三夫人细想这话,点点头:“侯爷和大嫂做得出来。为了儿子名声,可能推说是温氏的丫鬟或者婆子偷了。偷如此重金,会被打死的。”

    “这不,咱们笑话温氏无能,她却救了自己心腹一命。”二夫人笑道,“哪里不中用?以柔克刚,咱们府里就没蠢人。”

    三夫人愣了下。

    继而她说,“二嫂太看得起温氏了,她这不歪打正着么。”

    二夫人不再说什么。

    三夫人还没有问到关键的,压低声音:“我听说,此事还关乎阿钦。和尚都来了。

    刮了风、打了雷,却没有下雨,也不知哪位高人从中做了法。肯定是算计阿钦,借用和尚的口,把表姑娘留下来。”

    二夫人心中一震,面上故作惊讶:“表姑娘人都走了,这会儿估计到了吉州码头。”

    “我不信。”三夫人努努嘴,“她肯走?她要是肯走,昨日就不会闹那么一出。”

    又凑近几分,“还有得闹,二嫂你信不信?”

    二夫人:“我是不太信的。一个表姑娘,大嫂何苦?她娘家又不是破落户。那么有钱,表姑娘回去是‘回家’,在侯府是‘寄人篱下’,怎么还非要赖在侯府?”

    终于说到了重点。

    三夫人嗤笑:“她寄人篱下?她过得比咱们侯府每一位小姐都好。都说她自己花了钱,吃穿不靠侯府。

    如今看她死活不肯走的模样,她分明就是靠着侯府。人家要的不是侯府银子,是侯府声望。”
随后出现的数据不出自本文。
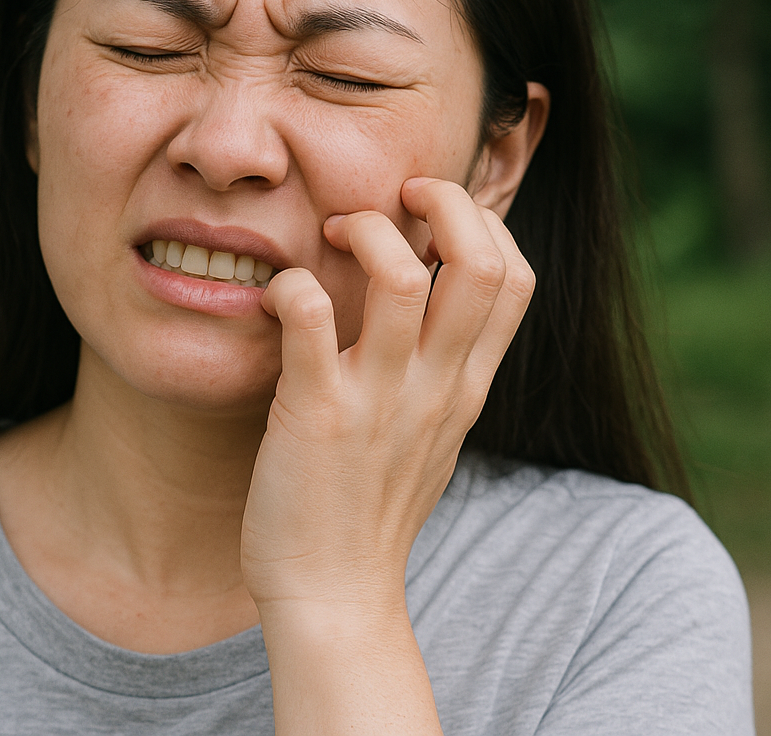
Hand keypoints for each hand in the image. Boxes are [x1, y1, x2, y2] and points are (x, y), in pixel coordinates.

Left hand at [240, 178, 535, 613]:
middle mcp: (437, 385)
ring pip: (403, 280)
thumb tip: (431, 298)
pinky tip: (275, 295)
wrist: (335, 595)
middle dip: (444, 202)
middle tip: (397, 196)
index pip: (515, 278)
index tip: (437, 213)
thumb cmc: (375, 504)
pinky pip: (312, 320)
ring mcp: (380, 399)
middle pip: (481, 263)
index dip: (485, 223)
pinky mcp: (318, 414)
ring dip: (368, 234)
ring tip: (334, 233)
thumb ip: (444, 367)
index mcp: (466, 385)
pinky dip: (292, 287)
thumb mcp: (434, 431)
    又道,“她来的时候,咱们就应该看清楚,怎么全被迷了眼?倒好像她贴了侯府。”

    三夫人说了好半天。

    待她走后,二夫人苦笑。

    这个表姑娘在侯府住了快三年,直到今时今日,大家才如梦初醒,看透她面目。

    白慈容走的第三天,侯夫人浑身起红疹。

    请医用药,无济于事,她非常痛苦。

    熬了一天,到了第四天,她去老夫人的佛堂门口下跪:“阿容身上有药膏,能解我这痛痒。

    我儿时长发这种病,大夫说乃心情郁结所致。嫁到骆家,过了几年好日子,再也没复发。

    如今一想到阿容回去,要受尽继母磋磨,我实在无法平心静气,这病又来了。